I received a jury duty summons about a month ago. The date for my appearance was August 13th – last Monday. I put it on my calendar, and did not really think about it. I have been called to jury duty three times before, and only empanelled once. I did not think that I would get through the voir dire process.
The day of the summons came, and my sweet ever loving volunteered to take me to the Jury Assembly Room, as there is little parking around that building. Also, it has been very hot here in
The assembly process is pretty slow. But at about 10:30 (I arrived at 8:15) we were shuffled off to the courtroom. We were told to wait in the hall (with 130 other potential jurors outside the courtroom. There are exactly 24 chairs on that floor (the 15th floor of the Harris County Criminal Court Building).
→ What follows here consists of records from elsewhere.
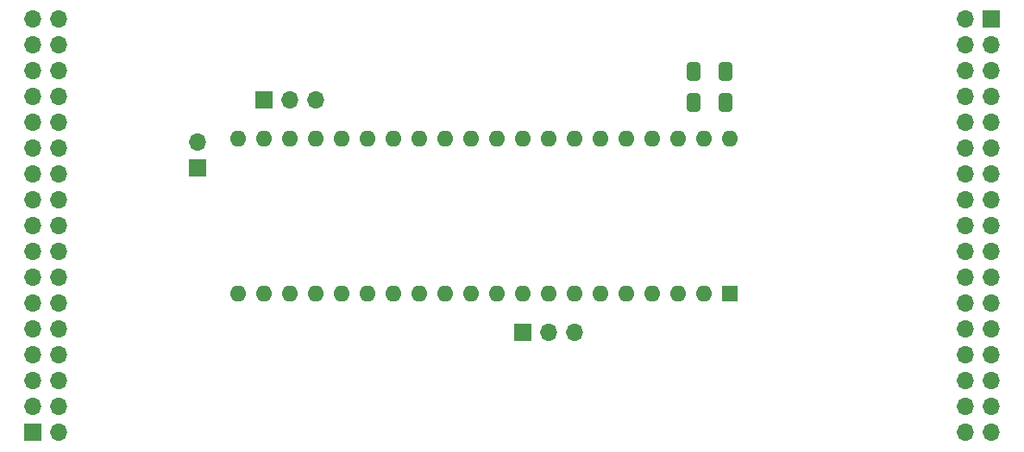
<source format=gbr>
%TF.GenerationSoftware,KiCad,Pcbnew,8.0.7-8.0.7-0~ubuntu22.04.1*%
%TF.CreationDate,2025-01-28T11:11:41+01:00*%
%TF.ProjectId,EF9366,45463933-3636-42e6-9b69-6361645f7063,rev?*%
%TF.SameCoordinates,Original*%
%TF.FileFunction,Soldermask,Bot*%
%TF.FilePolarity,Negative*%
%FSLAX46Y46*%
G04 Gerber Fmt 4.6, Leading zero omitted, Abs format (unit mm)*
G04 Created by KiCad (PCBNEW 8.0.7-8.0.7-0~ubuntu22.04.1) date 2025-01-28 11:11:41*
%MOMM*%
%LPD*%
G01*
G04 APERTURE LIST*
G04 Aperture macros list*
%AMRoundRect*
0 Rectangle with rounded corners*
0 $1 Rounding radius*
0 $2 $3 $4 $5 $6 $7 $8 $9 X,Y pos of 4 corners*
0 Add a 4 corners polygon primitive as box body*
4,1,4,$2,$3,$4,$5,$6,$7,$8,$9,$2,$3,0*
0 Add four circle primitives for the rounded corners*
1,1,$1+$1,$2,$3*
1,1,$1+$1,$4,$5*
1,1,$1+$1,$6,$7*
1,1,$1+$1,$8,$9*
0 Add four rect primitives between the rounded corners*
20,1,$1+$1,$2,$3,$4,$5,0*
20,1,$1+$1,$4,$5,$6,$7,0*
20,1,$1+$1,$6,$7,$8,$9,0*
20,1,$1+$1,$8,$9,$2,$3,0*%
G04 Aperture macros list end*
%ADD10R,1.700000X1.700000*%
%ADD11O,1.700000X1.700000*%
%ADD12RoundRect,0.250000X0.412500X0.650000X-0.412500X0.650000X-0.412500X-0.650000X0.412500X-0.650000X0*%
%ADD13R,1.600000X1.600000*%
%ADD14O,1.600000X1.600000*%
G04 APERTURE END LIST*
D10*
%TO.C,J2*%
X69145000Y-83571000D03*
D11*
X69145000Y-81031000D03*
%TD*%
D10*
%TO.C,JP2*%
X75692000Y-76962000D03*
D11*
X78232000Y-76962000D03*
X80772000Y-76962000D03*
%TD*%
D10*
%TO.C,JP1*%
X101092000Y-99822000D03*
D11*
X103632000Y-99822000D03*
X106172000Y-99822000D03*
%TD*%
D12*
%TO.C,C2*%
X120942500Y-77216000D03*
X117817500Y-77216000D03*
%TD*%
%TO.C,C1*%
X120981000Y-74168000D03*
X117856000Y-74168000D03*
%TD*%
D10*
%TO.C,J3*%
X147000000Y-69000000D03*
D11*
X144460000Y-69000000D03*
X147000000Y-71540000D03*
X144460000Y-71540000D03*
X147000000Y-74080000D03*
X144460000Y-74080000D03*
X147000000Y-76620000D03*
X144460000Y-76620000D03*
X147000000Y-79160000D03*
X144460000Y-79160000D03*
X147000000Y-81700000D03*
X144460000Y-81700000D03*
X147000000Y-84240000D03*
X144460000Y-84240000D03*
X147000000Y-86780000D03*
X144460000Y-86780000D03*
X147000000Y-89320000D03*
X144460000Y-89320000D03*
X147000000Y-91860000D03*
X144460000Y-91860000D03*
X147000000Y-94400000D03*
X144460000Y-94400000D03*
X147000000Y-96940000D03*
X144460000Y-96940000D03*
X147000000Y-99480000D03*
X144460000Y-99480000D03*
X147000000Y-102020000D03*
X144460000Y-102020000D03*
X147000000Y-104560000D03*
X144460000Y-104560000D03*
X147000000Y-107100000D03*
X144460000Y-107100000D03*
X147000000Y-109640000D03*
X144460000Y-109640000D03*
%TD*%
D10*
%TO.C,J1*%
X53000000Y-109640000D03*
D11*
X55540000Y-109640000D03*
X53000000Y-107100000D03*
X55540000Y-107100000D03*
X53000000Y-104560000D03*
X55540000Y-104560000D03*
X53000000Y-102020000D03*
X55540000Y-102020000D03*
X53000000Y-99480000D03*
X55540000Y-99480000D03*
X53000000Y-96940000D03*
X55540000Y-96940000D03*
X53000000Y-94400000D03*
X55540000Y-94400000D03*
X53000000Y-91860000D03*
X55540000Y-91860000D03*
X53000000Y-89320000D03*
X55540000Y-89320000D03*
X53000000Y-86780000D03*
X55540000Y-86780000D03*
X53000000Y-84240000D03*
X55540000Y-84240000D03*
X53000000Y-81700000D03*
X55540000Y-81700000D03*
X53000000Y-79160000D03*
X55540000Y-79160000D03*
X53000000Y-76620000D03*
X55540000Y-76620000D03*
X53000000Y-74080000D03*
X55540000Y-74080000D03*
X53000000Y-71540000D03*
X55540000Y-71540000D03*
X53000000Y-69000000D03*
X55540000Y-69000000D03*
%TD*%
D13*
%TO.C,U4*%
X121412000Y-96012000D03*
D14*
X118872000Y-96012000D03*
X116332000Y-96012000D03*
X113792000Y-96012000D03*
X111252000Y-96012000D03*
X108712000Y-96012000D03*
X106172000Y-96012000D03*
X103632000Y-96012000D03*
X101092000Y-96012000D03*
X98552000Y-96012000D03*
X96012000Y-96012000D03*
X93472000Y-96012000D03*
X90932000Y-96012000D03*
X88392000Y-96012000D03*
X85852000Y-96012000D03*
X83312000Y-96012000D03*
X80772000Y-96012000D03*
X78232000Y-96012000D03*
X75692000Y-96012000D03*
X73152000Y-96012000D03*
X73152000Y-80772000D03*
X75692000Y-80772000D03*
X78232000Y-80772000D03*
X80772000Y-80772000D03*
X83312000Y-80772000D03*
X85852000Y-80772000D03*
X88392000Y-80772000D03*
X90932000Y-80772000D03*
X93472000Y-80772000D03*
X96012000Y-80772000D03*
X98552000Y-80772000D03*
X101092000Y-80772000D03*
X103632000Y-80772000D03*
X106172000Y-80772000D03*
X108712000Y-80772000D03*
X111252000Y-80772000D03*
X113792000Y-80772000D03*
X116332000Y-80772000D03*
X118872000Y-80772000D03*
X121412000Y-80772000D03*
%TD*%
M02*

</source>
We got called in for voir dire at about 11:30. There were 65 people in the room, and they had to select 12 jurors and an alternate. Again, even though I was juror number 16, I did not think that I would be picked. The defense attorney even called me out to ask what it was my company did.
But yeah, howdy, when they called off the juror numbers, mine was amongst them. I shuffled into the jury box as the rest of the people were dismissed.
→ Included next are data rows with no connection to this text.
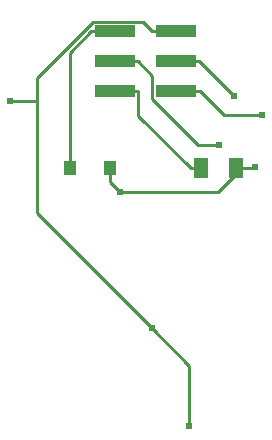
<source format=gbl>
G04 Layer: BottomLayer*
G04 EasyEDA v6.5.40, 2024-02-07 10:12:07*
G04 964da254980c4c80920fb8b7fcdf49c0,d07ef30ec77949ce8e11233ba57d236c,10*
G04 Gerber Generator version 0.2*
G04 Scale: 100 percent, Rotated: No, Reflected: No *
G04 Dimensions in millimeters *
G04 leading zeros omitted , absolute positions ,4 integer and 5 decimal *
%FSLAX45Y45*%
%MOMM*%

%AMMACRO1*21,1,$1,$2,0,0,$3*%
%ADD10C,0.2540*%
%ADD11MACRO1,0.95X1.15X0.0000*%
%ADD12MACRO1,1.701X1.2075X90.0000*%
%ADD13MACRO1,1X3.4X-90.0000*%
%ADD14C,0.6100*%

%LPD*%
D10*
X1845249Y4521189D02*
G01*
X1845249Y4317024D01*
X2288783Y3873489D01*
X1644995Y4521189D02*
G01*
X1845249Y4521189D01*
X2379411Y3873489D02*
G01*
X2288783Y3873489D01*
X1444741Y5029189D02*
G01*
X1265849Y4850297D01*
X1265849Y3873489D01*
X1644995Y5029189D02*
G01*
X1444741Y5029189D01*
X1604330Y3873489D02*
G01*
X1604330Y3757462D01*
X1691375Y3670416D01*
X2765795Y3873489D02*
G01*
X2818627Y3873489D01*
X2830083Y3884945D01*
X2675168Y3873489D02*
G01*
X2720482Y3873489D01*
X2720482Y3873489D02*
G01*
X2765795Y3873489D01*
X2720482Y3873489D02*
G01*
X2517409Y3670416D01*
X1691375Y3670416D01*
X1845249Y4775189D02*
G01*
X1964603Y4655835D01*
X1964603Y4453219D01*
X2353884Y4063939D01*
X2527289Y4063939D01*
X1644995Y4775189D02*
G01*
X1845249Y4775189D01*
X2365237Y4521189D02*
G01*
X2568412Y4318015D01*
X2896783Y4318015D01*
X2164984Y4521189D02*
G01*
X2365237Y4521189D01*
X2164984Y5029189D02*
G01*
X1964730Y5029189D01*
X984722Y4442119D02*
G01*
X759932Y4442119D01*
X1964730Y5029189D02*
G01*
X1881621Y5112298D01*
X1458203Y5112298D01*
X984722Y4638817D01*
X984722Y4442119D01*
X984722Y4442119D02*
G01*
X984722Y3488730D01*
X1957771Y2515682D01*
X1957771Y2515682D02*
G01*
X2273289Y2200163D01*
X2273289Y1689343D01*
X2164989Y4775187D02*
G01*
X2362212Y4775187D01*
X2654300Y4483100D01*
D11*
G01*
X1604340Y3873500D03*
G01*
X1265859Y3873500D03*
D12*
G01*
X2379423Y3873500D03*
G01*
X2675176Y3873500D03*
D13*
G01*
X2164994Y5029200D03*
G01*
X2164991Y4775200D03*
G01*
X2164994Y4521200D03*
G01*
X1645005Y5029200D03*
G01*
X1645008Y4775200D03*
G01*
X1645005Y4521200D03*
D14*
G01*
X2654300Y4483100D03*
G01*
X2273289Y1689343D03*
G01*
X1957771Y2515682D03*
G01*
X759932Y4442119D03*
G01*
X2896783Y4318015D03*
G01*
X2527289Y4063939D03*
G01*
X2830083Y3884945D03*
G01*
X1691375Y3670416D03*
M02*

</source>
It was another couple of hours (they bought us pizza) before the trial started.
The trial was the alleged theft of 760 cartons of cigarettes (worth $21,568.05) from a Grocer’s Supply truck. Well, sort of. It was not really all that simple.
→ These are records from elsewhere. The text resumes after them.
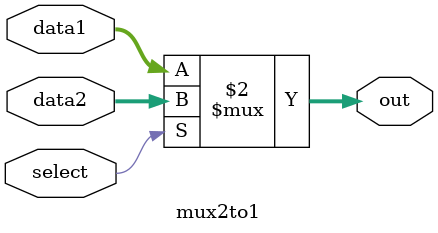
<source format=v>
module mux2to1 (data1, data2, select, out);
input [4:0]data1, data2;
input select;
output [4:0]out;
assign out = (select == 0) ? data1 : data2;
endmodule
</source>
Here are the basic facts of the case:
A Semi-truck with the cigarettes and other grocery supplies was parked in a motel’s parking lot. Sometime during the night, someone (unknown. Not this defendant) broke into the truck and stole the cigarettes. Somehow these cigarettes got from this secured, monitored parking lot to a street behind a 12’ security fence in a residential neighborhood.
That evening, our defendant (Charlie Smith, Jr) was driving down that street behind the parking lot for the motel, and spotted the cigarettes. He and his buddy (to whom he had loaned the truck that day) got out a started collecting the boxes of cigarettes. A roller (police cruiser) happened by and spotted them loading the truck.
The policeman stopped, told them to get on the road (at gunpoint, according to the cop, no gun, according to Charlie) on their bellies. They complied, and some moments later two more rollers showed up. The suspects were cuffed, questioned, and ultimately released.
They were arrested a couple of days later for the crime.
That is really pretty much it.
We, the Jury, decided that the prosecuting attorney did not prove Mr. Smith’s guilt beyond a reasonable doubt. That process took about two hours. (the first vote was 7 to 5 to acquit) It took a lot of jawboning to get the numbers switched to 12-0.
Did I mention that Mr. Smith had been in the Big House several times before for theft? That did not really matter to the jury – it barely came up.
Did I mention that Charlie’s friend plead out? We didn’t know that until we rendered our verdict.
Justice was done, and I am proud of my part in it.